Losing the love of your life is never easy.
Cultures and couples throughout history have used different ways to cope with love and loss. With Valentine’s Day just around the corner, we wanted to look at the traditions, customs, and coping rituals that couples have used to ease a broken heart.
Culture and Customs
The Native Americans had distinct rituals depending on the tribe and culture. For example, the Choctaw widows would mourn the loss of their partner by never combing their hair during the grieving period. For Chippeway men, it was custom to paint their face completely black during mourning.
In Sioux culture, a widow would shave her head and cut herself with a piece of flint on her arms and legs. She would then join a mourning circle. For each revolution around the circle the widow made, it would be considered an oath to not remarry for that many years.
In the Victorian era, fashion played a huge part in mourning a lover. Widows wore specific bonnets during mourning periods. Black veils were worn over the bonnet for three months and mourning colors (typically all black) were worn for up to two years, and sometimes for the rest of the widow’s life.
For men, a black suit, gloves, and necktie were required for at least a year during the mourning period. Jewelry also was important. Lockets contained a photo or strand of hair of a lover. Sometimes jewelry would be made completely out of the deceased’s hair.
Famous Monuments & Moments of Love
Sometimes the grief of losing a lover causes people to go to epic lengths to honor their memory.
That’s what Mughal emperor Shah Jahan did when he constructed the elaborate Taj Mahal as a place to house the remains of his beloved wife. The mausoleum took more than 20 years to build and required more than 20,000 workers from all over India, Persia, and Europe.
Sweetheart Abbey gives a whole new meaning to the term sweetheart. While the abbey today looks a bit weathered compared to the Taj Mahal, it’s what’s on the inside that counts.
The abbey was founded by Dervorguilla of Galloway to honor her late husband. After he died, she had his heart embalmed and placed in a small casket of ivory and silver. For the rest of her life, she carried the embalmed heart with her. And when she died, her body was buried at Sweetheart Abbey, still holding the enshrined heart of her husband.
Champagne: The Original Love Potion
For Valentine’s Day, nothing is more iconic than a bottle of bubbly. But did you know the modern champagne market was created by a widow to save her late husband’s business?
Madame Barbe-Nicole Clicquot and her husband Francois turned down the opportunity to work for the Cliquot family textile business and instead wanted to focus on their true passion — wine making. Although their family didn’t approve, they set about learning the trade anyway.

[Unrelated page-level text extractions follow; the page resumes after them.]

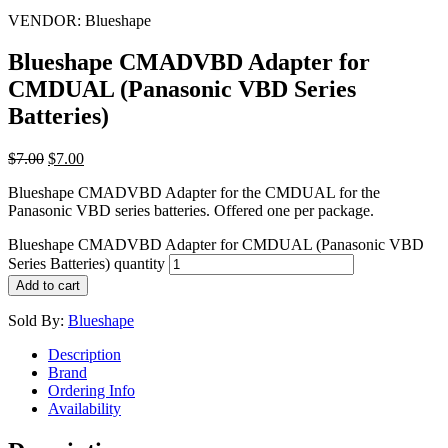
VENDOR:
Blueshape
Blueshape CMADVBD Adapter for
CMDUAL (Panasonic VBD Series
Batteries)
$
7.00
$
7.00
Blueshape CMADVBD Adapter for the CMDUAL for the
Panasonic VBD series batteries. Offered one per package.
Blueshape CMADVBD Adapter for CMDUAL (Panasonic VBD
Series Batteries) quantity
Add to cart
Sold By:
Blueshape
Description
Brand
Ordering Info
Availability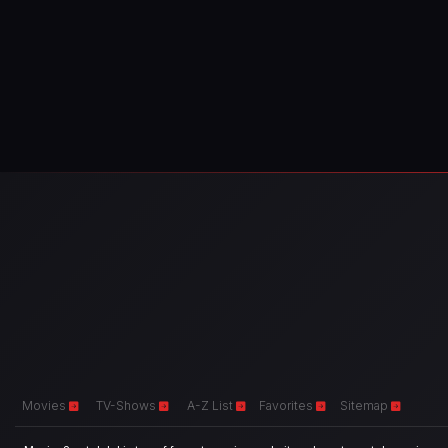
Movies
TV-Shows
A-Z List
Favorites
Sitemap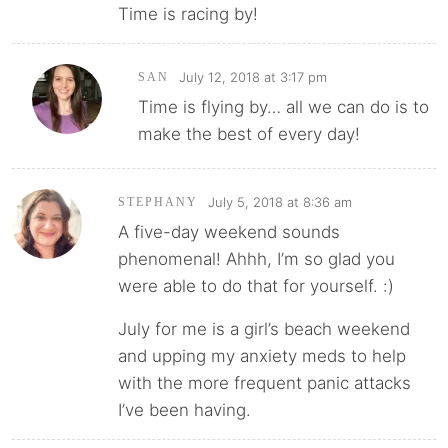
Time is racing by!
July 12, 2018 at 3:17 pm
SAN
Time is flying by… all we can do is to
make the best of every day!
July 5, 2018 at 8:36 am
STEPHANY
A five-day weekend sounds
phenomenal! Ahhh, I’m so glad you
were able to do that for yourself. :)
July for me is a girl’s beach weekend
and upping my anxiety meds to help
with the more frequent panic attacks
I’ve been having.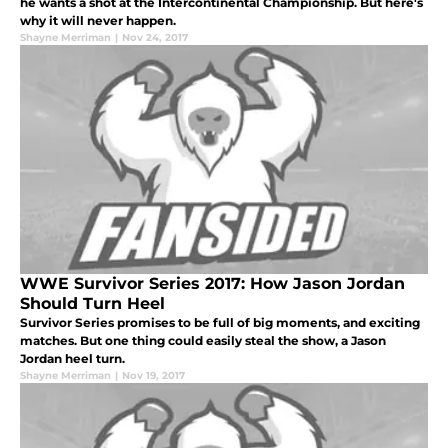
he wants a shot at the Intercontinental Championship. But here's
why it will never happen.
Shayne Merriman
|
Nov 24, 2017
WWE Survivor Series 2017: How Jason Jordan
Should Turn Heel
Survivor Series promises to be full of big moments, and exciting
matches. But one thing could easily steal the show, a Jason
Jordan heel turn.
Shayne Merriman
|
Nov 19, 2017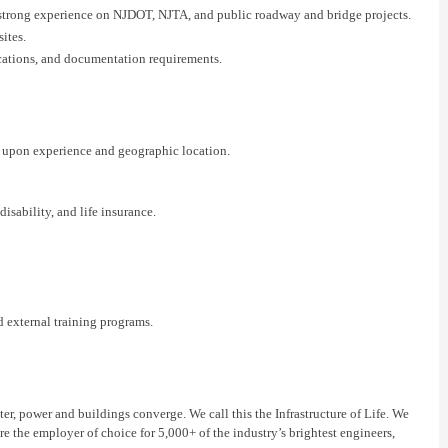
h strong experience on NJDOT
, NJTA, and public
roadway and
bridge
projects.
sites.
cations, and documentation requirements.
 upon experience and geographic location.
isability, and life insurance.
 external training programs.
er, power and buildings converge. We call this the Infrastructure of Life. We
re the employer of choice for 5,000+ of the industry’s brightest engineers,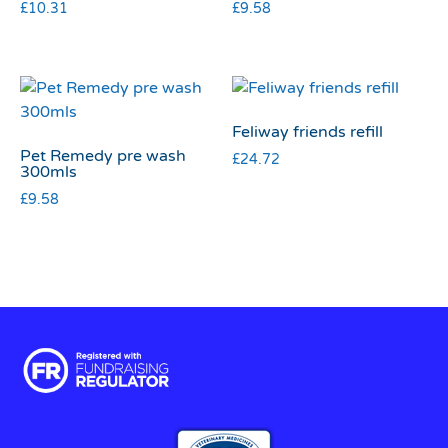
£
10.31
£
9.58
Feliway friends refill
Pet Remedy pre wash
£
24.72
300mls
£
9.58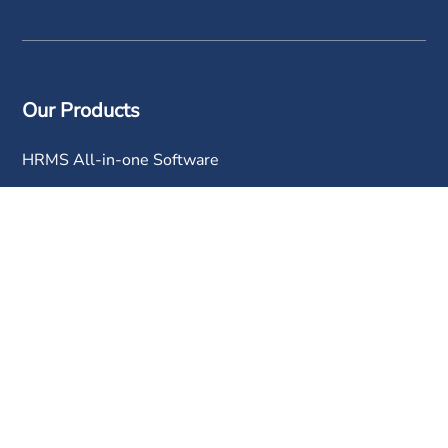
Our Products
HRMS All-in-one Software
Mobile Attendance App
Time Attendance Tracking
Payroll Software
Leave Management Software
Claims Management Software
Performance Appraisal Software
Human Resource Software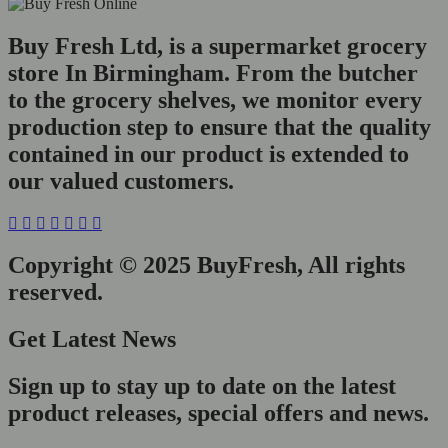
Buy Fresh Ltd, is a supermarket grocery
store In Birmingham. From the butcher
to the grocery shelves, we monitor every
production step to ensure that the quality
contained in our product is extended to
our valued customers.
Copyright © 2025 BuyFresh, All rights
reserved.
Get Latest News
Sign up to stay up to date on the latest
product releases, special offers and news.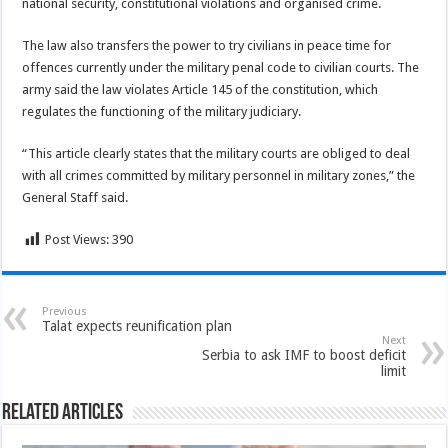
national security, constitutional violations and organised crime.
The law also transfers the power to try civilians in peace time for
offences currently under the military penal code to civilian courts. The
army said the law violates Article 145 of the constitution, which
regulates the functioning of the military judiciary.
“This article clearly states that the military courts are obliged to deal
with all crimes committed by military personnel in military zones,” the
General Staff said.
Post Views:
390
Previous
Talat expects reunification plan
Next
Serbia to ask IMF to boost deficit
limit
Related Articles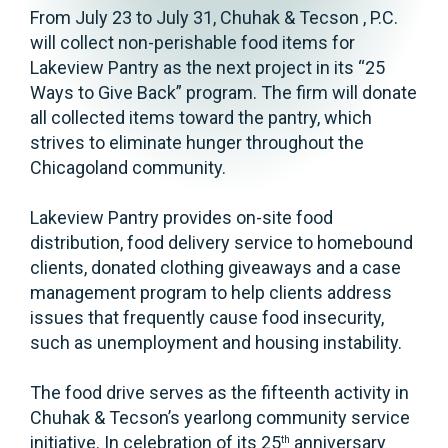
From July 23 to July 31, Chuhak & Tecson , P.C.
will collect non-perishable food items for
Lakeview Pantry as the next project in its “25
Ways to Give Back” program. The firm will donate
all collected items toward the pantry, which
strives to eliminate hunger throughout the
Chicagoland community.
Lakeview Pantry provides on-site food
distribution, food delivery service to homebound
clients, donated clothing giveaways and a case
management program to help clients address
issues that frequently cause food insecurity,
such as unemployment and housing instability.
The food drive serves as the fifteenth activity in
Chuhak & Tecson’s yearlong community service
initiative. In celebration of its 25
anniversary
th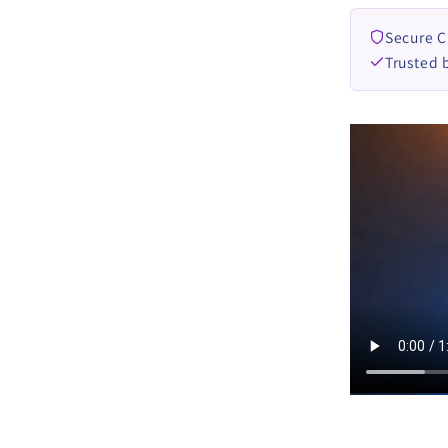
DOWN
Secure 
Trusted 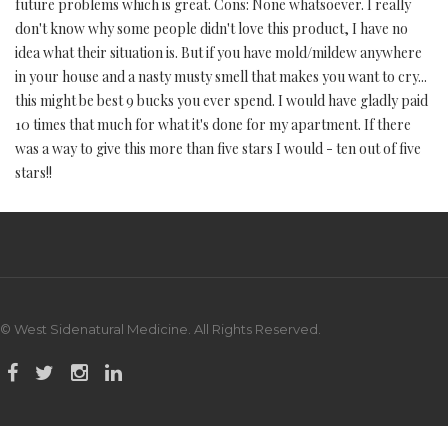
future problems which is great. Cons: None whatsoever. I really
don't know why some people didn't love this product, I have no
idea what their situation is. But if you have mold/mildew anywhere
in your house and a nasty musty smell that makes you want to cry...
this might be best 9 bucks you ever spend. I would have gladly paid
10 times that much for what it's done for my apartment. If there
was a way to give this more than five stars I would - ten out of five
stars!!
© West Sidenatural Medicine. All Rights Reserved.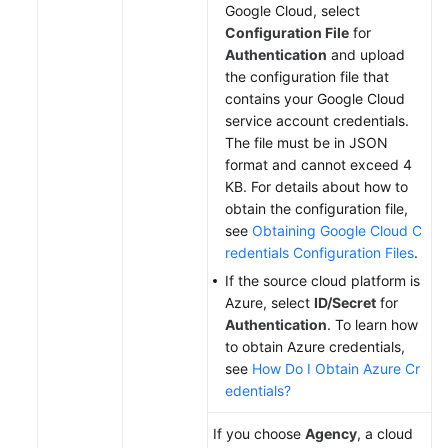
Google Cloud, select
Configuration File
for
Authentication
and upload
the configuration file that
contains your Google Cloud
service account credentials.
The file must be in JSON
format and cannot exceed 4
KB. For details about how to
obtain the configuration file,
see
Obtaining Google Cloud C
redentials Configuration Files
.
If the source cloud platform is
Azure, select
ID/Secret
for
Authentication
. To learn how
to obtain Azure credentials,
see
How Do I Obtain Azure Cr
edentials?
If you choose
Agency
, a cloud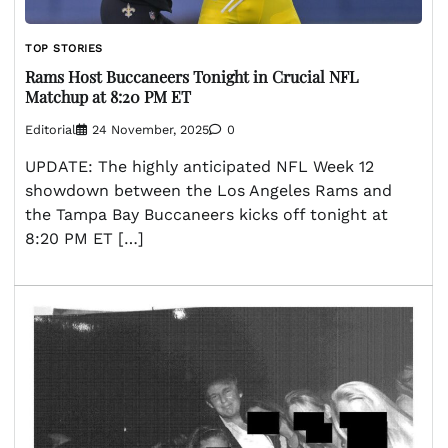
TOP STORIES
Rams Host Buccaneers Tonight in Crucial NFL
Matchup at 8:20 PM ET
Editorial
24 November, 2025
0
UPDATE: The highly anticipated NFL Week 12
showdown between the Los Angeles Rams and
the Tampa Bay Buccaneers kicks off tonight at
8:20 PM ET […]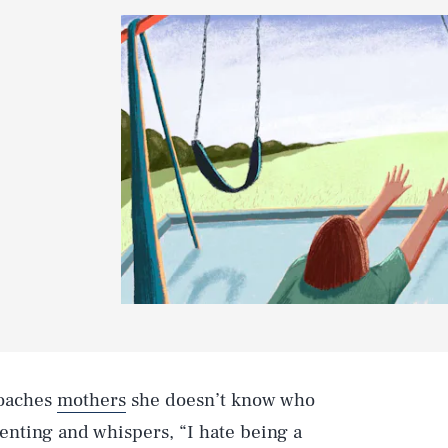
roaches
mothers
she doesn’t know who
renting and whispers, “I hate being a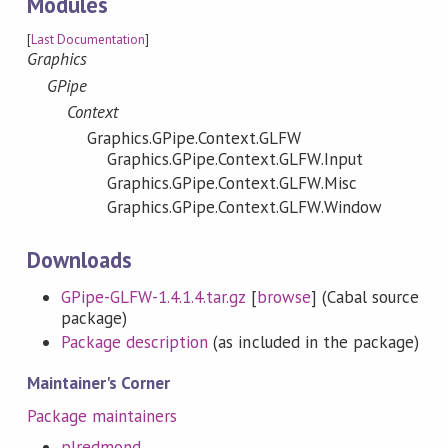
Modules
[
Last Documentation
]
Graphics
GPipe
Context
Graphics.GPipe.Context.GLFW
Graphics.GPipe.Context.GLFW.Input
Graphics.GPipe.Context.GLFW.Misc
Graphics.GPipe.Context.GLFW.Window
Downloads
GPipe-GLFW-1.4.1.4.tar.gz
[
browse
] (Cabal source
package)
Package description
(as included in the package)
Maintainer's Corner
Package maintainers
plredmond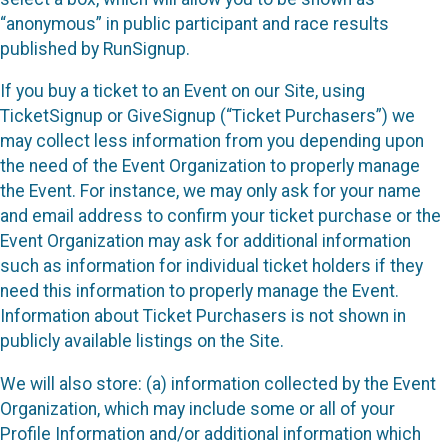
“anonymous” in public participant and race results
published by RunSignup.
If you buy a ticket to an Event on our Site, using
TicketSignup or GiveSignup (“Ticket Purchasers”) we
may collect less information from you depending upon
the need of the Event Organization to properly manage
the Event. For instance, we may only ask for your name
and email address to confirm your ticket purchase or the
Event Organization may ask for additional information
such as information for individual ticket holders if they
need this information to properly manage the Event.
Information about Ticket Purchasers is not shown in
publicly available listings on the Site.
We will also store: (a) information collected by the Event
Organization, which may include some or all of your
Profile Information and/or additional information which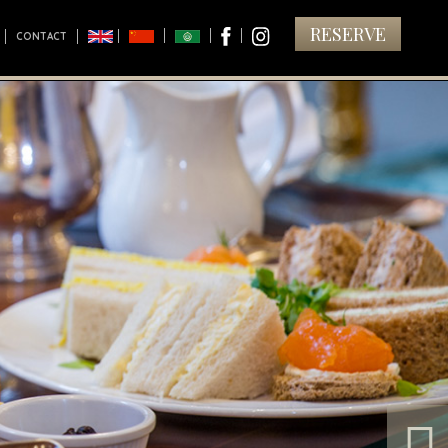
RESERVE
CONTACT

The Napoleonic Wars caused unforeseen troubles, and their early wine endeavor looked like it was about to go bankrupt. To make matters worse, Francois fell suddenly ill and died. This left Madam Clicquot alone with the business. But through her business savvy, she was able to turn the near-bankrupt business into one of the most recognized brands of champagne today— Veuve Clicquot. She even invented a faster way to make champagne, which at the time was a time-consuming process.
‘Til Death Do Us Part?
Turns out, that’s not the case for this couple who refused to let even death separate them. In 1912, on the fateful night when the Titanic began sinking, passengers began scrambling for lifeboats. One elderly couple, Mr. and Mrs. Straus, were given permission to board a lifeboat. But Mr. Straus refused because there were still women and children on the sinking ship.
When Mr. Straus urged his wife Ida to board, she refused also. According to the original article published in the Denver Post on April 19th, 1912, “Mrs. Straus had a chance to be saved, but she refused to leave her husband. As our boat moved away from the ship, the last boat of all, we could plainly see Mr. and Mrs. Straus standing near the rail with their arms around each other.”
In an essay titled Titanic, Elbert Hubbard wrote about the couple, saying “Mr. and Mrs. Straus, I envy you that legacy of love and loyalty left to your children and grandchildren. The calm courage that was yours all your long and useful career was your possession in death. You knew how to do three great things — you knew how to live, how to love and how to die… Happy lovers, both. In life they were never separated and in death they are not divided.”